We all know that regulation drives much of the innovation in electronic trading and the technology that addresses it. In Europe, the MiFID II initiative looks set to shake up the electronic world for new asset classes, and that's going to feed through to data volumes and latency. Low-Latency.com asked Sébastien Jaouen, head of trading community services, Orange Business Services - Trading Solutions, for his insight into the near future.
Q: What should the world of low latency know about MiFID II?
A: Following the MiFID implementation at the end of 2007, regulators have decided to review the directive in order to further achieve its main objectives: increased competition and consumer protection.

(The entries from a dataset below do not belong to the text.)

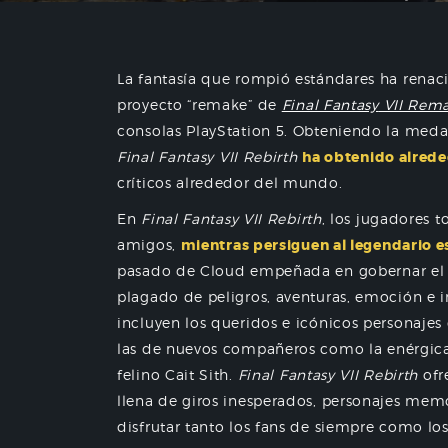
La fantasía que rompió estándares ha renac
proyecto “remake” de
Final Fantasy
VII Rem
consolas PlayStation 5. Obteniendo la medall
Final Fantasy
VII Rebirth
ha obtenido alrede
críticos alrededor del mundo.
En
Final Fantasy
VII Rebirth
, los jugadores 
amigos,
mientras persiguen al legendario 
pasado de Cloud empeñada en gobernar el p
plagado de peligros, aventuras, emoción e i
incluyen los queridos e icónicos personajes d
las de nuevos compañeros como la enérgica 
felino Cait Sith.
Final Fantasy
VII Rebirth
ofr
llena de giros inesperados, personajes me
disfrutar tanto los fans de siempre como los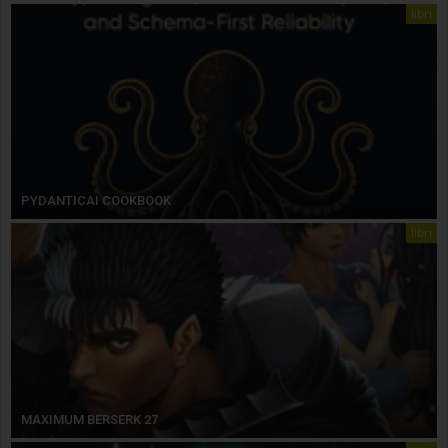
libri
PYDANTICAI COOKBOOK
libri
MAXIMUM BERSERK 27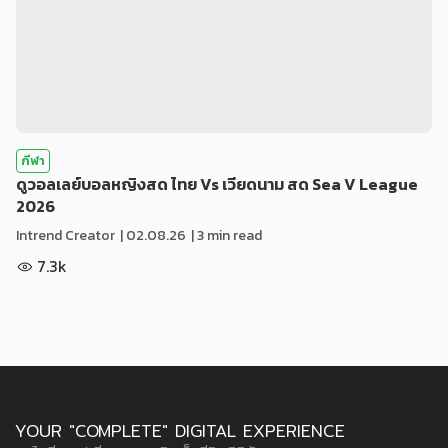
กีฬา
ดูวอลเลย์บอลหญิงสด ไทย Vs เวียดนาม สด Sea V League
2026
Intrend Creator
|
02.08.26
| 3 min read
7.3k
YOUR "COMPLETE" DIGITAL EXPERIENCE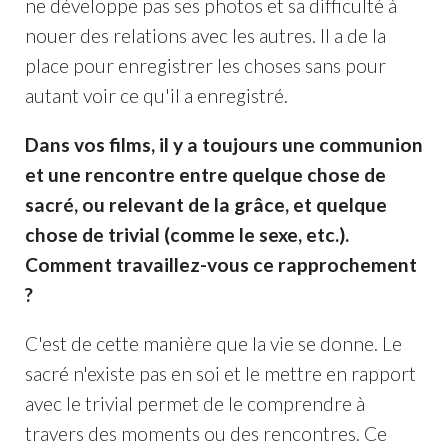
ne développe pas ses photos et sa difficulté à
nouer des relations avec les autres. Il a de la
place pour enregistrer les choses sans pour
autant voir ce qu'il a enregistré.
Dans vos films, il y a toujours une communion
et une rencontre entre quelque chose de
sacré, ou relevant de la grâce, et quelque
chose de trivial (comme le sexe, etc.).
Comment travaillez-vous ce rapprochement
?
C'est de cette manière que la vie se donne. Le
sacré n'existe pas en soi et le mettre en rapport
avec le trivial permet de le comprendre à
travers des moments ou des rencontres. Ce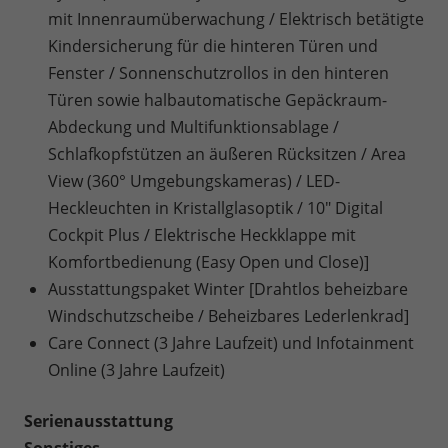
mit Innenraumüberwachung / Elektrisch betätigte
Kindersicherung für die hinteren Türen und
Fenster / Sonnenschutzrollos in den hinteren
Türen sowie halbautomatische Gepäckraum-
Abdeckung und Multifunktionsablage /
Schlafkopfstützen an äußeren Rücksitzen / Area
View (360° Umgebungskameras) / LED-
Heckleuchten in Kristallglasoptik / 10" Digital
Cockpit Plus / Elektrische Heckklappe mit
Komfortbedienung (Easy Open und Close)]
Ausstattungspaket Winter [Drahtlos beheizbare
Windschutzscheibe / Beheizbares Lederlenkrad]
Care Connect (3 Jahre Laufzeit) und Infotainment
Online (3 Jahre Laufzeit)
Serienausstattung
Sonstiges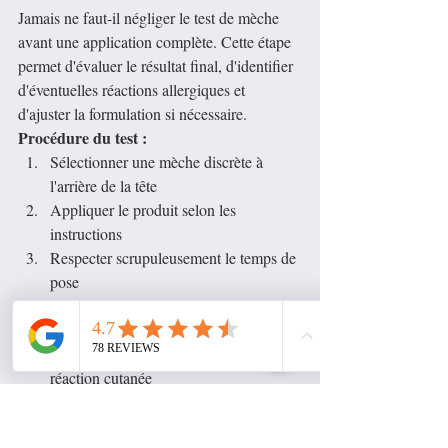
Jamais ne faut-il négliger le test de mèche 
avant une application complète. Cette étape 
permet d'évaluer le résultat final, d'identifier 
d'éventuelles réactions allergiques et 
d'ajuster la formulation si nécessaire.
Procédure du test :
Sélectionner une mèche discrète à 
l'arrière de la tête
Appliquer le produit selon les 
instructions
Respecter scrupuleusement le temps de 
pose
Rincer et observer le résultat après 
séchage
Attendre 48 heures pour détecter toute 
réaction cutanée
Protection du Cuir Chevelu
Le cuir chevelu sensible nécessite une 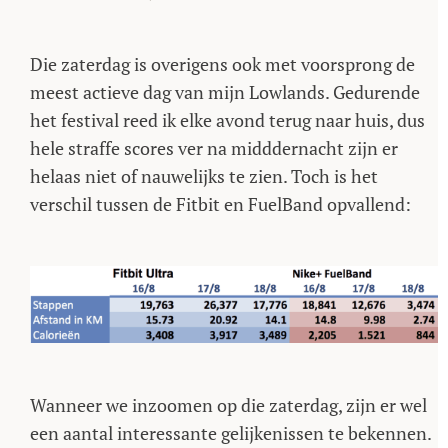
Die zaterdag is overigens ook met voorsprong de
meest actieve dag van mijn Lowlands. Gedurende
het festival reed ik elke avond terug naar huis, dus
hele straffe scores ver na midddernacht zijn er
helaas niet of nauwelijks te zien. Toch is het
verschil tussen de Fitbit en FuelBand opvallend:
Wanneer we inzoomen op die zaterdag, zijn er wel
een aantal interessante gelijkenissen te bekennen.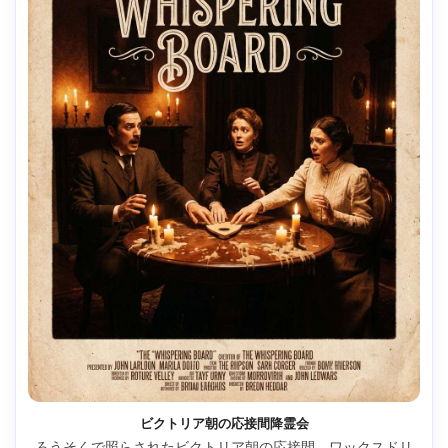
ビクトリア朝の応接間降霊会
ろうそくで照らされたビクトリア朝の応接間、ワックスドリ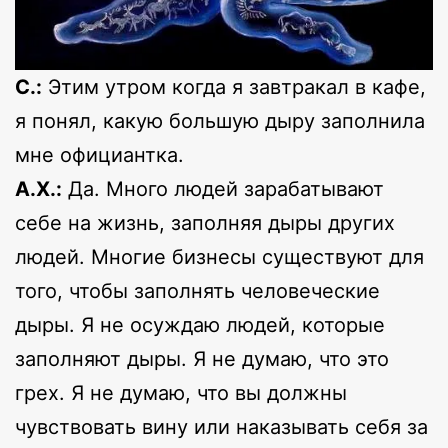
С.:
Этим утром когда я завтракал в кафе,
я понял, какую большую дыру заполнила
мне официантка.
А.Х.:
Да. Много людей зарабатывают
себе на жизнь, заполняя дыры других
людей. Многие бизнесы существуют для
того, чтобы заполнять человеческие
дыры. Я не осуждаю людей, которые
заполняют дыры. Я не думаю, что это
грех. Я не думаю, что вы должны
чувствовать вину или наказывать себя за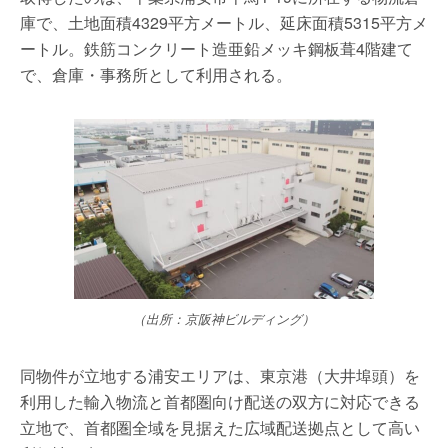
庫で、土地面積4329平方メートル、延床面積5315平方メ
ートル。鉄筋コンクリート造亜鉛メッキ鋼板葺4階建て
で、倉庫・事務所として利用される。
（出所：京阪神ビルディング）
同物件が立地する浦安エリアは、東京港（大井埠頭）を
利用した輸入物流と首都圏向け配送の双方に対応できる
立地で、首都圏全域を見据えた広域配送拠点として高い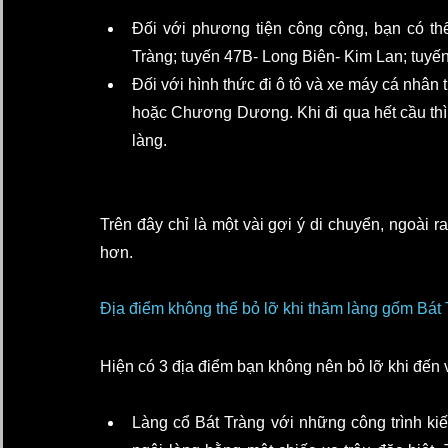
Đối với phương tiện công cộng, bạn có thể
Tràng; tuyến 47B- Long Biên- Kim Lan; tuy
Đối với hình thức đi ô tô và xe máy cá nhân
hoặc Chương Dương. Khi đi qua hết cầu thì
làng.
Trên đây chỉ là một vài gợi ý di chuyển, ngoài 
hơn.
Địa điểm không thể bỏ lỡ khi thăm làng gốm Bát
Hiện có 3 địa điểm bạn không nên bỏ lỡ khi đến 
Làng cổ Bát Tràng với những công trình ki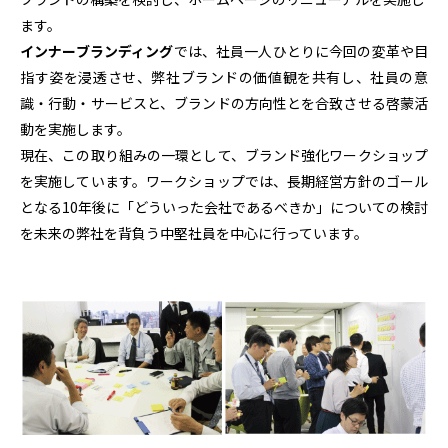
ます。
インナーブランディング
では、社員一人ひとりに今回の変革や目
指す姿を浸透させ、弊社ブランドの価値観を共有し、社員の意
識・行動・サービスと、ブランドの方向性とを合致させる啓蒙活
動を実施します。
現在、この取り組みの一環として、ブランド強化ワークショップ
を実施しています。ワークショップでは、長期経営方針のゴール
となる10年後に「どういった会社であるべきか」についての検討
を未来の弊社を背負う中堅社員を中心に行っています。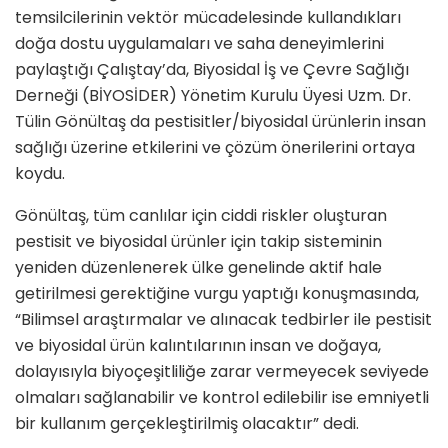
temsilcilerinin vektör mücadelesinde kullandıkları
doğa dostu uygulamaları ve saha deneyimlerini
paylaştığı Çalıştay’da, Biyosidal İş ve Çevre Sağlığı
Derneği (BİYOSİDER) Yönetim Kurulu Üyesi Uzm. Dr.
Tülin Gönültaş da pestisitler/biyosidal ürünlerin insan
sağlığı üzerine etkilerini ve çözüm önerilerini ortaya
koydu.
Gönültaş, tüm canlılar için ciddi riskler oluşturan
pestisit ve biyosidal ürünler için takip sisteminin
yeniden düzenlenerek ülke genelinde aktif hale
getirilmesi gerektiğine vurgu yaptığı konuşmasında,
“Bilimsel araştırmalar ve alınacak tedbirler ile pestisit
ve biyosidal ürün kalıntılarının insan ve doğaya,
dolayısıyla biyoçeşitliliğe zarar vermeyecek seviyede
olmaları sağlanabilir ve kontrol edilebilir ise emniyetli
bir kullanım gerçekleştirilmiş olacaktır” dedi.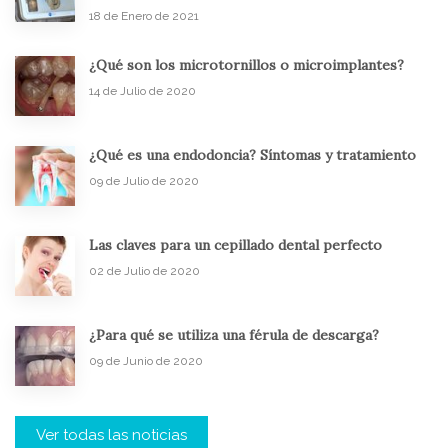
18 de Enero de 2021
¿Qué son los microtornillos o microimplantes?
14 de Julio de 2020
¿Qué es una endodoncia? Síntomas y tratamiento
09 de Julio de 2020
Las claves para un cepillado dental perfecto
02 de Julio de 2020
¿Para qué se utiliza una férula de descarga?
09 de Junio de 2020
Ver todas las noticias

The main impact of MiFID II for the low latency world is in the scope of the new rules. As well as addressing the equities markets and pre-trading and trading activities, the objectives will also expand to multi-asset trading.
Q: In particular, how are OTC markets like swaps going to change?
A: Transparency is a main concern, especially if you are looking to impose a level playing field. If the information is only known by a limited number of market participants rather than being available to everyone, it can really challenge consumer protection.
Aside from equities and the listed derivatives markets, a large number of instruments remain traded over-the-counter (OTC). Regulators now want to tackle these grey areas, to boost transparency.
Market participants are reacting. Inter-dealer brokers, the largest players on the swap markets have decided to open up their internal electronic trading platforms to enable all market participants to contribute their data and trade directly on the platforms. This is a huge step in allowing more transparency on the swaps market.
Q: What do these changes mean for connectivity and latency?
A: The swaps market is becoming more transparent as it leaves a world that previously was mainly dominated by voice trading in favour of electronic methods. By allowing direct access to market data, the market also gets more accessible and attractive for players. We expect to see a strong interest in these newly accessible instruments in the coming years.
Market participants need reliable connectivity to access to these platforms, not only to trade but also to be able to send and receive market data. Both market data and trading are latency sensitive. Reliable connectivity to the market/platform becomes a key factor in the whole lifecycle.
Q: What kind of data volumes and latency profile might we expect from these newly automated markets?
A: Volumes are still relatively limited for the moment as these platforms were only recently launched. But they are rising slowly as more participants connect on a monthly basis and benefit from these new liquidity pools. Again, this will put more pressure on connectivity providers to offer the best latency to these venues.
Another point to mention here is geography. Being able to access a new platform no matter where you are located is paramount. Relying on a global partner becomes essential to be able to connect to these new liquidity pools in a timely and effective way.
Q: Beyond swaps, where do you see further markets automation driven by regulation and other dynamics?
A: The market place is extremely crowded and with margins under huge pressure, each financial institution is looking for its next opportunity.
We expect there will be some interesting changes in the foreign exchange space in the coming year. A move to electronic trading platforms for most OTC instruments is also expected. This will generate more volumes and therefore new sources of revenues for banks and brokers.
In a nutshell, the markets are increasingly becoming more electronic based and will offer more transparency. However trading is only one piece of the puzzle as the challenges of clearing to complete the trading lifecycle still remain. This is definitely an area which will be of great importance to improve market efficiency in the coming years.